Experimente tirar antes de acrescentar
Antes de adicionar mais som, pense em estratégias para o reduzir:
- Use tampões de silicone macio ou de espuma, se os tolerar.
- Em ruas barulhentas, feche janelas e opte por cortinas mais pesadas.
- Afaste a cama de paredes partilhadas em apartamentos.
- Fale com quem vive consigo ou com vizinhos sobre ajustes simples, como fechar portas com menos ruído durante a noite.
Estas alterações físicas não obrigam o cérebro a processar áudio extra. Limitam-se a tornar o ambiente mais calmo.
Termos-chave do sono para perceber melhor o estudo
A ciência do sono tem algum jargão que pode esconder ideias simples. Alguns conceitos ajudam a perceber o que o ruído rosa está a alterar.
- Sono REM: fase com movimentos oculares rápidos e sonhos vívidos. Está ligado ao processamento emocional, à aprendizagem e à memória.
- Sono profundo (sono de ondas lentas): a fase mais pesada e reparadora. O corpo repara tecidos e o cérebro elimina resíduos metabólicos.
- Arquitetura do sono: o padrão e a sequência de sono leve, sono profundo e REM ao longo da noite.
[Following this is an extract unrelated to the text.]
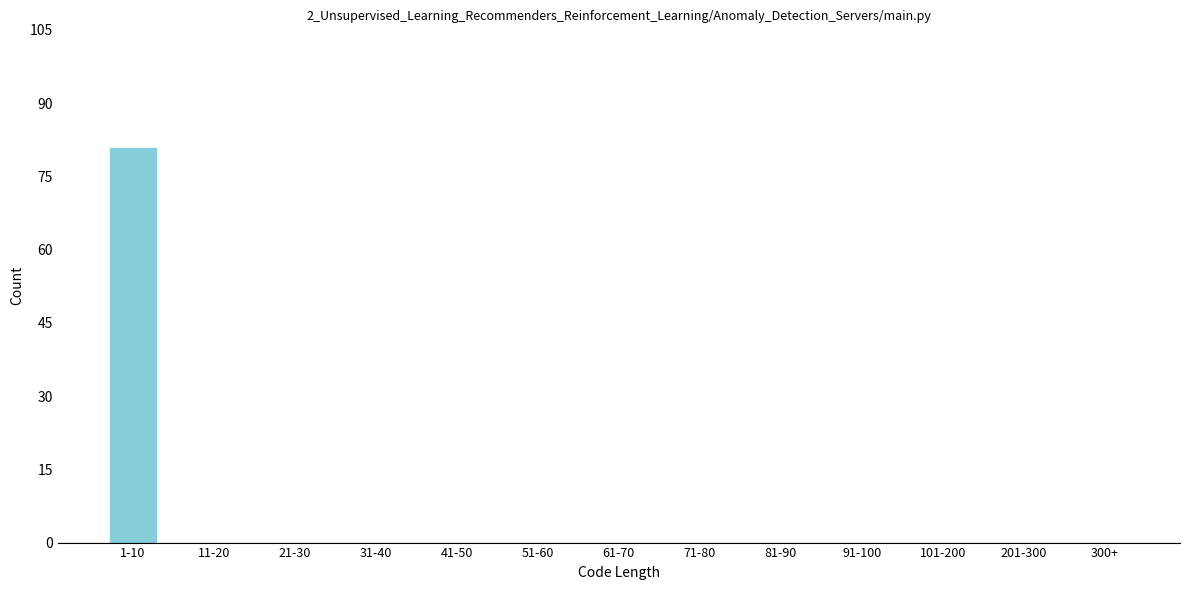

Reading left to right, what are all the values shown in this chart?

1-10=81	11-20=0	21-30=0	31-40=0	41-50=0	51-60=0	61-70=0	71-80=0	81-90=0	91-100=0	101-200=0	201-300=0	300+=0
Neste estudo, o ruído rosa reduziu sobretudo o REM e, quando combinado com ruído de aviões, também diminuiu o sono profundo. Ambos são essenciais para acordar com sensação de descanso e com clareza mental no dia seguinte.
O que isto pode significar para a saúde a longo prazo
Um estudo curto em laboratório não permite prever efeitos para toda a vida. Ainda assim, se a redução do REM e do sono profundo se tornasse um padrão noturno, há pistas vindas de outras áreas da investigação.
A restrição crónica destas fases foi associada a maior risco de depressão, pior memória, tempos de reação mais lentos e problemas metabólicos como aumento de peso e intolerância à glicose. Tudo indica que cérebro e corpo precisam de ciclos completos regulares, e não apenas de acumular horas na cama.
Para alguém que use ruído rosa alto todas as noites durante anos, sobretudo numa cidade barulhenta, as pequenas reduções observadas no laboratório podem somar-se. Esse cenário ainda não foi testado de forma conclusiva, mas levanta uma pergunta razoável sobre quão “inofensivo” é o som constante quando usado sem limite.
Enquanto não houver ensaios maiores com respostas mais claras, a opção mais segura parece, surpreendentemente, pouco tecnológica: quartos mais silenciosos, melhor isolamento sonoro quando possível e, quando o ruído não é controlável, um par económico de tampões para os ouvidos em vez de mais uma playlist em streaming.